Document Language

Oracle Text can index most languages. By default, Oracle Text assumes the language of text to index is the language you specify in your database setup. Depending on the language of your documents, use one of the following lexer types:

Use the BASIC_LEXER preference type to index whitespace-delimited languages such as English, French, German, and Spanish. For some of these languages, you can enable alternate spelling, composite word indexing, and base letter conversion.

Use the MULTI_LEXER preference type for indexing tables containing documents of different languages such as English, German, and Japanese.
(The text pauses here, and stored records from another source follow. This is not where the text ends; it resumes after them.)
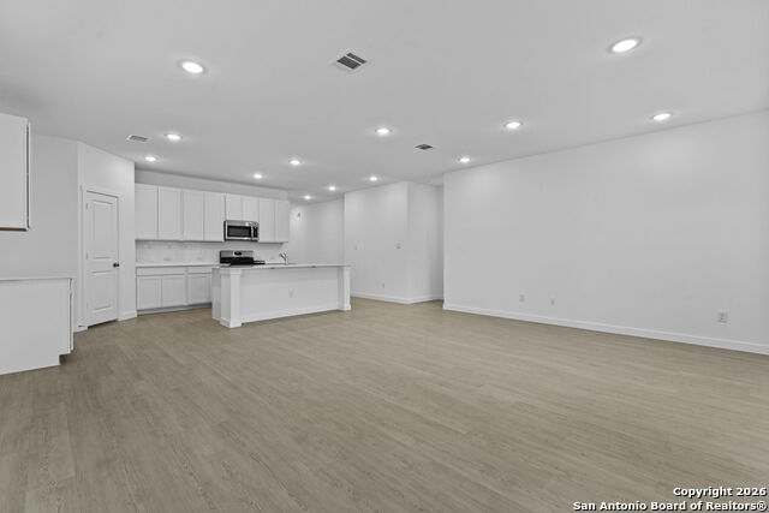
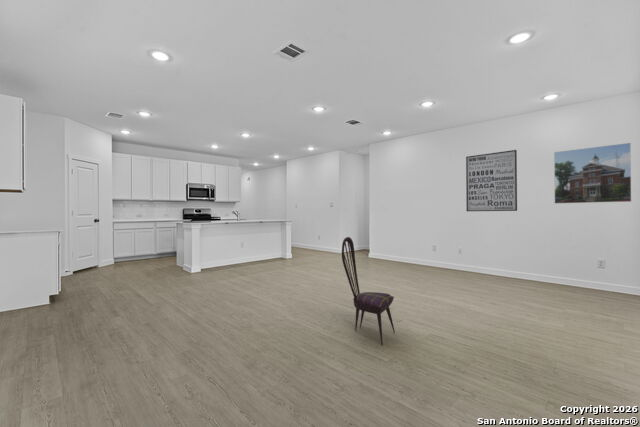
+ wall art [465,149,518,212]
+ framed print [553,142,632,205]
+ dining chair [341,236,396,346]
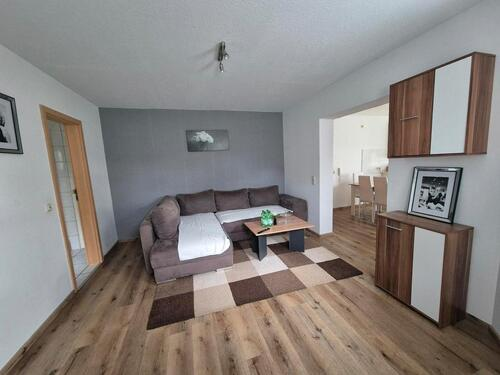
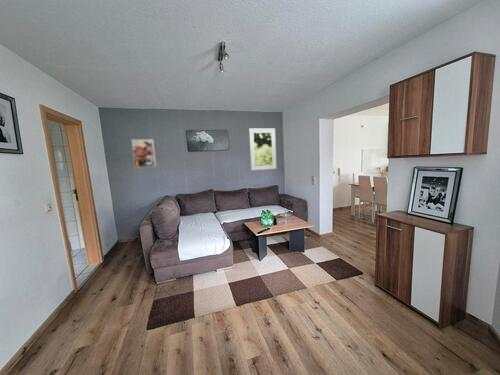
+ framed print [131,138,157,168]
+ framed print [248,127,277,171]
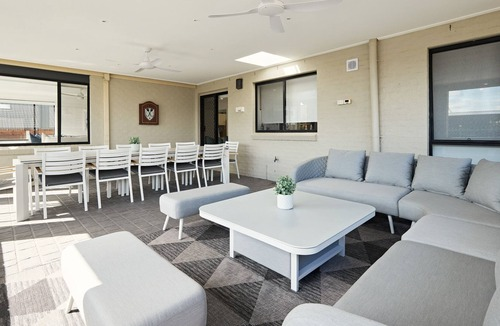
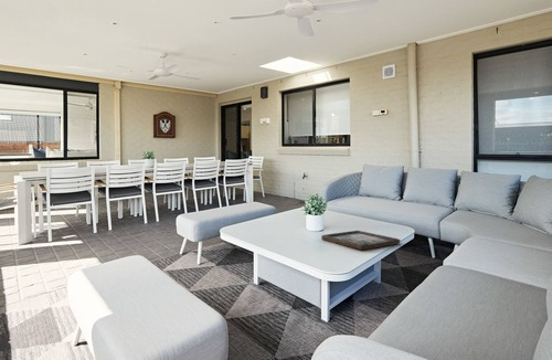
+ decorative tray [320,230,402,251]
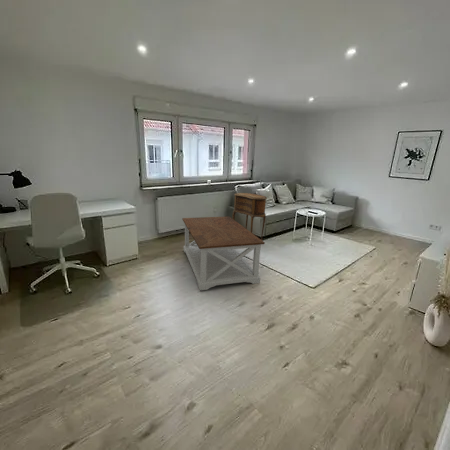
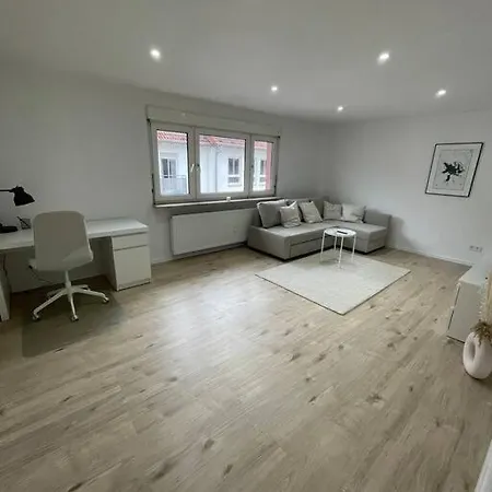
- side table [232,192,268,241]
- coffee table [181,215,266,291]
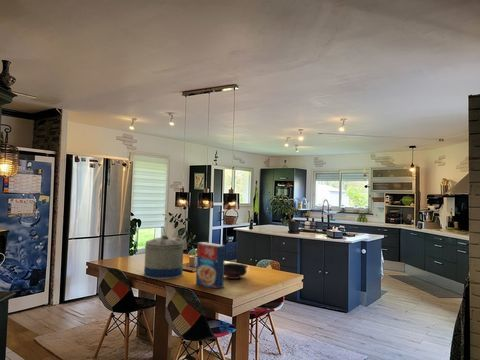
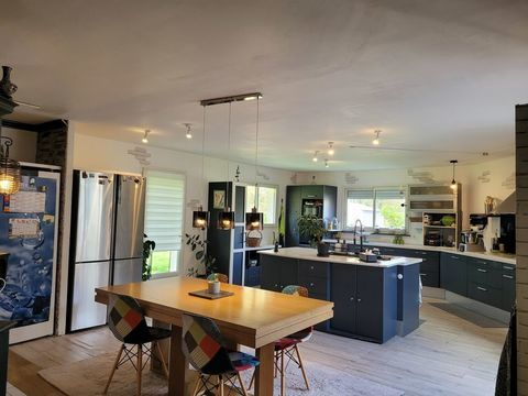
- bowl [224,262,249,280]
- water jug [143,225,185,280]
- cereal box [195,241,226,290]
Use the USER_LEXER preference type to create your own lexer for indexing a particular language.

Use the WORLD_LEXER preference type for indexing tables containing documents of different languages and to autodetect the languages in the document.

You can also use other lexer types that are designed specifically to tokenize and index Japanese, Chinese, and Korean.

See Also:

Oracle Text Reference to learn more about indexing languages and lexer types

Language Features Outside BASIC_LEXER

With the BASIC_LEXER, Japanese, Chinese and Korean lexers, Oracle Text provides a lexing solution for most languages. For other languages, you can create your own lexing solution using the user-defined lexer interface. This interface enables you to create a PL/SQL or Java procedure to process your documents during indexing and querying.

You can also use the user-defined lexer to create your own theme lexing solution or linguistic processing engine.

See Also:

Oracle Text Reference to learn more about the user-defined lexer

Indexing Multi-language Columns

Oracle Text can index text columns that contain documents of different languages, such as a column that contains documents written in English, German, and Japanese. To index a multi-language column, you need a language column in your text table. Use the MULTI_LEXER preference type.

You can also incorporate a multi-language stoplist when you index multi-language columns.